◆ Document section:
T.E.O.'s Draft--Cascading Speech Style Sheets (txt)

Raman T. V. (raman@mv.us.adobe.com)
Wed, 28 Feb 1996 08:58:40 -0800


I'm sorry, but this proposal from Europe is a *joke*! (apologies if I sound
rude --that is not the intent)

We're talking of a style sheet specification --not a speech synthesizer.
I'm completely bemused by the assertion at the end that states
"not many people can afford expensive devices so we are making a simple one"

JuanJo Miguez writes:
> T.E.O.'s Draft--Cascading Speech Style Sheets
> K.U. Leuven
>
>
> Ing. to be Juan Jose Miguez Iglesias mailto:Juanjo.Miguez@KULeuven.ac.be
> ir. Filip Evenepoel mailto:Filip.Evenepoel@KULeuven.ac.be
> ir. Bart BAwens mailto:Bart.Bauwens@KULeuven.ac.be
> Prof.dr.ir Jan Engelen mailto:Jan.Engelen@KULeuven.ac.be
> Prof.ing Antonio S. Pena from the E.T.S.I.Telecomunication of Vigo (Spain)
>
>
> A SIMPLE DEFINITION
> -------------------
>
> The T.E.O. group at the Katholique University of Leuven in Belgium
> believe that the best way to include Speech within the CSS is to make it
> simple and general, so that it's easy to use. We agree with the Raman T.V.
> Initial Draft:
>
> (http://www.eit.com/msgid/199602130050.QAA10031@labrador.mv.us.adobe.com)

◆ Provided data:
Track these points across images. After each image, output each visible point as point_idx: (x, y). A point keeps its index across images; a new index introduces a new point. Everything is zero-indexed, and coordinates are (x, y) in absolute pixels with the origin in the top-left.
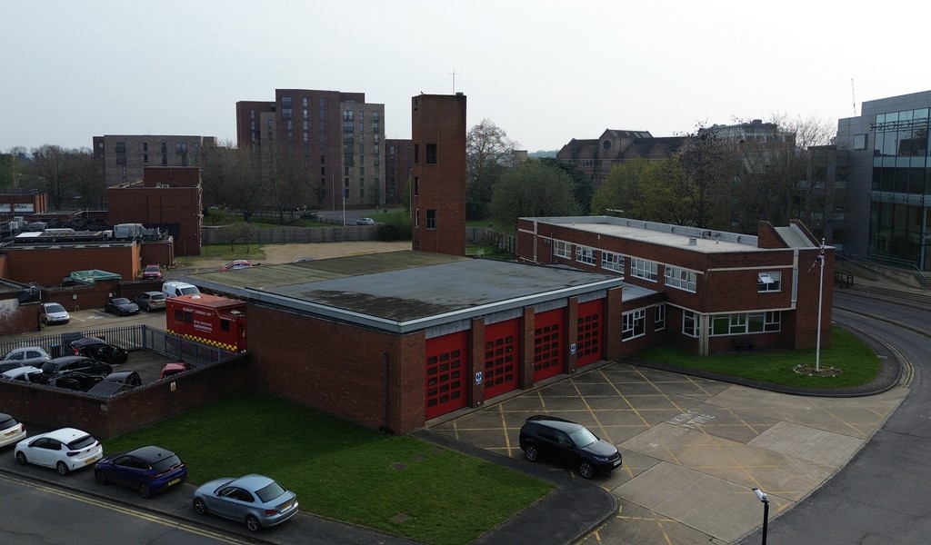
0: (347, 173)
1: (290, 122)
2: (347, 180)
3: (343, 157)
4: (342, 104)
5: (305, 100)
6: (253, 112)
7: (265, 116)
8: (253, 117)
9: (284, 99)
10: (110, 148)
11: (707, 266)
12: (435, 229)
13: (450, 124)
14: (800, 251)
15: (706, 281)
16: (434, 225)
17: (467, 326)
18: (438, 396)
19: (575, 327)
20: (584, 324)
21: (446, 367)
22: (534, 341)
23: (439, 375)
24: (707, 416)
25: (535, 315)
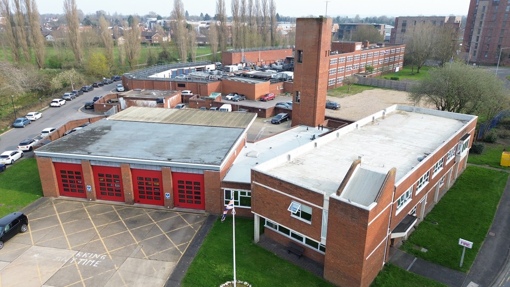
10: (400, 23)
11: (252, 179)
12: (298, 103)
13: (311, 38)
14: (330, 198)
15: (251, 188)
16: (299, 101)
17: (79, 163)
18: (69, 188)
19: (168, 184)
20: (185, 185)
21: (72, 177)
22: (131, 182)
23: (68, 179)
24: (96, 263)
25: (131, 169)
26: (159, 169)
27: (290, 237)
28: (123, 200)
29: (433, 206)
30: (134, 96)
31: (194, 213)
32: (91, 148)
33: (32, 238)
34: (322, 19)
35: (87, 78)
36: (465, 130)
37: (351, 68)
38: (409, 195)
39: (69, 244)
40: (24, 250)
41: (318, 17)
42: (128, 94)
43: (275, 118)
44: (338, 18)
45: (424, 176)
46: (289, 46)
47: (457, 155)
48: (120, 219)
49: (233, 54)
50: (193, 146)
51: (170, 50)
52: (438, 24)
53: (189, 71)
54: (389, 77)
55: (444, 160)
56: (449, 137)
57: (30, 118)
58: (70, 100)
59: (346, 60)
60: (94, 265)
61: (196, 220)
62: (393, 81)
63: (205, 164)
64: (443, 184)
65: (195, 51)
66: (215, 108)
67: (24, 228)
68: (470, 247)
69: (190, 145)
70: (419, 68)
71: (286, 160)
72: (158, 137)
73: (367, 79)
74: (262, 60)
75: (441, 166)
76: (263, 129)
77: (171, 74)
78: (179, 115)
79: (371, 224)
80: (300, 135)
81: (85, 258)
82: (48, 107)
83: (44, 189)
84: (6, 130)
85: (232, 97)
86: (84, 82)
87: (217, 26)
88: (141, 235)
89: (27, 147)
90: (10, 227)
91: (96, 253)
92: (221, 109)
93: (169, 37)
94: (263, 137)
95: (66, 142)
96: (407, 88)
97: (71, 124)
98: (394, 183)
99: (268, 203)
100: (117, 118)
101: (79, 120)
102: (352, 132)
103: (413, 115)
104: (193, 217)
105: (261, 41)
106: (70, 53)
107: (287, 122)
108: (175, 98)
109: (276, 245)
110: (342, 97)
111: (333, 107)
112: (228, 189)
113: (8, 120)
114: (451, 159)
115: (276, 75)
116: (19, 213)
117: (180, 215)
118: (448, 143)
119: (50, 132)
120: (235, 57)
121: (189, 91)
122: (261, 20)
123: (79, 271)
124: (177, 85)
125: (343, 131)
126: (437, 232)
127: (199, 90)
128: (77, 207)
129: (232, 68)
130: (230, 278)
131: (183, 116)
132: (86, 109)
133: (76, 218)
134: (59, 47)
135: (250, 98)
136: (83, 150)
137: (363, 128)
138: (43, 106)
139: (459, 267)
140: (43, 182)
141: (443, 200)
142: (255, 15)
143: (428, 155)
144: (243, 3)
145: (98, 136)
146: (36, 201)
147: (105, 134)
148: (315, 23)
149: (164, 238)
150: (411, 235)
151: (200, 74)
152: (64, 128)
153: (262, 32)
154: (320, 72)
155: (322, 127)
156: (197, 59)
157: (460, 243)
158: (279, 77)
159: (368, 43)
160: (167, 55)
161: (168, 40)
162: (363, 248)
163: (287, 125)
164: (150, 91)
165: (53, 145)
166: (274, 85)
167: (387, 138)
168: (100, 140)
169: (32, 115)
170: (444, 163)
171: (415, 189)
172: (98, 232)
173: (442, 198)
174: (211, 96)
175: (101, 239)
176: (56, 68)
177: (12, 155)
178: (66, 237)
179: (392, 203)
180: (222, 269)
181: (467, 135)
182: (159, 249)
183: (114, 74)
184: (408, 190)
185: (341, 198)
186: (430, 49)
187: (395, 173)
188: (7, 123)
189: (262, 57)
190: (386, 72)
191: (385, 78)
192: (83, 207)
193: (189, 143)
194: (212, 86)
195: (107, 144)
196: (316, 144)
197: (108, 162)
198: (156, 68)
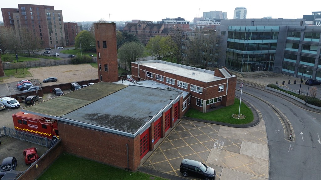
0: (50, 35)
1: (25, 17)
2: (51, 38)
3: (48, 29)
4: (45, 10)
5: (31, 8)
6: (9, 12)
7: (15, 15)
8: (9, 14)
9: (22, 8)
13: (110, 34)
17: (150, 126)
18: (143, 151)
19: (173, 113)
22: (165, 122)
27: (209, 104)
63: (180, 95)
81: (218, 145)
99: (211, 93)
117: (181, 125)
136: (143, 119)
145: (111, 117)
147: (106, 115)
148: (112, 26)
178: (198, 153)
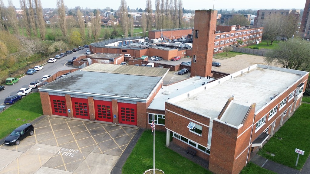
10: (260, 14)
11: (166, 108)
12: (195, 62)
13: (204, 22)
14: (214, 121)
15: (165, 113)
16: (195, 61)
17: (64, 96)
18: (58, 110)
19: (115, 109)
20: (125, 110)
21: (60, 104)
22: (94, 108)
23: (57, 105)
24: (73, 155)
25: (94, 100)
26: (110, 100)
27: (188, 144)
28: (89, 118)
29: (279, 128)
30: (96, 57)
31: (130, 127)
32: (71, 87)
33: (36, 139)
34: (211, 11)
35: (69, 46)
36: (301, 81)
37: (228, 41)
38: (264, 120)
39: (57, 143)
40: (31, 146)
41: (208, 10)
42: (93, 56)
43: (180, 71)
44: (221, 10)
45: (273, 108)
46: (190, 28)
47: (296, 96)
48: (87, 130)
49: (156, 32)
50: (131, 87)
51: (118, 30)
52: (285, 14)
53: (129, 42)
54: (252, 47)
55: (287, 99)
56: (290, 85)
57: (36, 69)
58: (59, 59)
59: (226, 36)
60: (71, 156)
61: (132, 131)
62: (255, 50)
63: (138, 98)
64: (286, 114)
65: (133, 30)
66: (144, 65)
67: (32, 133)
68: (303, 154)
69: (129, 86)
70: (272, 42)
71: (187, 97)
72: (110, 82)
73: (239, 48)
74: (173, 36)
75: (285, 103)
76: (173, 78)
77: (118, 44)
78: (122, 69)
79: (239, 138)
80: (195, 82)
81: (67, 152)
82: (47, 62)
83: (43, 111)
84: (23, 76)
85: (155, 58)
86: (68, 48)
87: (146, 16)
88: (99, 139)
89: (35, 86)
90: (24, 132)
91: (72, 149)
92: (148, 66)
93: (118, 22)
94: (173, 83)
95: (57, 83)
96: (264, 54)
97: (60, 73)
98: (254, 112)
99: (175, 123)
100: (86, 70)
101: (64, 71)
102: (228, 81)
103: (268, 71)
104: (130, 129)
105: (173, 24)
106: (60, 31)
107: (187, 74)
108: (121, 58)
109: (179, 148)
110: (223, 59)
111: (217, 65)
112: (151, 114)
113: (23, 70)
114: (292, 99)
115: (181, 45)
116: (29, 124)
117: (122, 128)
118: (290, 89)
119: (47, 78)
120: (157, 34)
121: (129, 55)
122: (173, 12)
123: (63, 159)
124: (122, 51)
125: (223, 80)
126: (282, 144)
127: (135, 54)
128: (62, 122)
129: (155, 41)
130: (151, 167)
131: (125, 69)
132: (68, 64)
133: (62, 128)
134: (53, 28)
135: (165, 59)
136: (66, 88)
137: (236, 78)
138: (44, 62)
139: (295, 166)
140: (43, 106)
141: (285, 124)
142: (169, 9)
143: (277, 96)
144: (162, 1)
145: (75, 80)
146: (39, 117)
147: (79, 79)
148: (207, 13)
149: (112, 141)
150: (264, 146)
151: (136, 44)
152: (55, 75)
153: (174, 19)
154: (209, 43)
155: (210, 77)
156: (134, 35)
157: (296, 151)
158: (183, 46)
159: (240, 26)
160: (116, 33)
161: (117, 24)
162: (234, 152)
163: (187, 75)
164: (105, 54)
165: (49, 85)
166: (180, 51)
167: (251, 85)
168: (76, 83)
169: (38, 67)
170: (287, 101)
171: (267, 117)
172: (74, 137)
173: (285, 123)
174: (142, 58)
175: (76, 141)
176: (52, 40)
177: (26, 90)
178: (56, 139)
179: (253, 125)
180: (146, 161)
181: (302, 84)
182: (109, 148)
183: (85, 44)
184: (263, 117)
185: (220, 121)
186: (280, 30)
187: (255, 106)
188: (23, 72)
189: (173, 34)
190: (251, 44)
191: (250, 48)
192: (65, 122)
193: (128, 85)
194: (142, 52)
195: (80, 85)
196: (205, 87)
197: (80, 96)
198: (109, 41)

◆ Action item: Continue the mailing-list message about the speech style sheet draft from the point where it stops.

◆ Answer for the task:
>
> that is very interesting to include Speech in the CSS but we don't want
> to make it very complicated. Many people doesn't even know decibels, most
> actual speech synthesizers are mono and it's easier to give values to
> some features with numbers (in a more theoretical way, then this values
> will be mapped to the real values for each synthesizer). You can see this
> page with your browser in HTML in the URL:
>
> http://www.esat.kuleuven.ac.be/~juanjo/csss1.html
>
> We have defined the set of properties for Cascading Speech Style Sheets
> like in the CSS1 Working draft:
>
> Speech
> ------
> Volume
> Value: | 0 | 1 | 2 | 3 | 4 | 5 | 6 | 7 | 8 | 9 | 10 |
> Initial: 0
> Applies to: All elements
> Example: volume: 5
>
> The reason why the default value is 0 is because normally there
> will not be sound, but in the case that other value is specified
> the speech syntetizer will start working. There are many sets of
> values in the volume range (and all the other set of properties)
> depending on which speech synthesizer you use, so theese theoretical
> values will be mapped into the real values used by the synthesizer.
>
> We think this way is easier than Raman's one, where the user
> should know to make his own style sheet how what decibels are. In
> fact really few people know about this (engineers, Physics and so on).
> To make it easy we let people decide between a set of ten values
> that will be mapped by expert people to the real values in the
> synthesizer.
>
> Speed
> Value: | 1 | 2 | 3 | 4 | 5 | 6 | 7 | 8| 9 | 10 |
> Initial: UA specific
> Applies to: All elements
> Example: speed: 6
>
> Some users (specially between blind people) prefers very high
> speed speech because they have a very good hearing so they could
> go very fast reading web pages. That is the reason why we chose this
> big range. Of course "speed: 0" is not allowed because you could
> not hear anything.
>
> Voice-type
> Value: | child1 | child2 | male1 | male2 | female1 | female2 |
> Initial: UA specific
> Applies to: All elements
> Example: voice-type: female1
>
> This is the way to set the phisical features of the articulating
> voice. For example the voice of a boy, a woman, a man, sounds
> different, and that is the reason.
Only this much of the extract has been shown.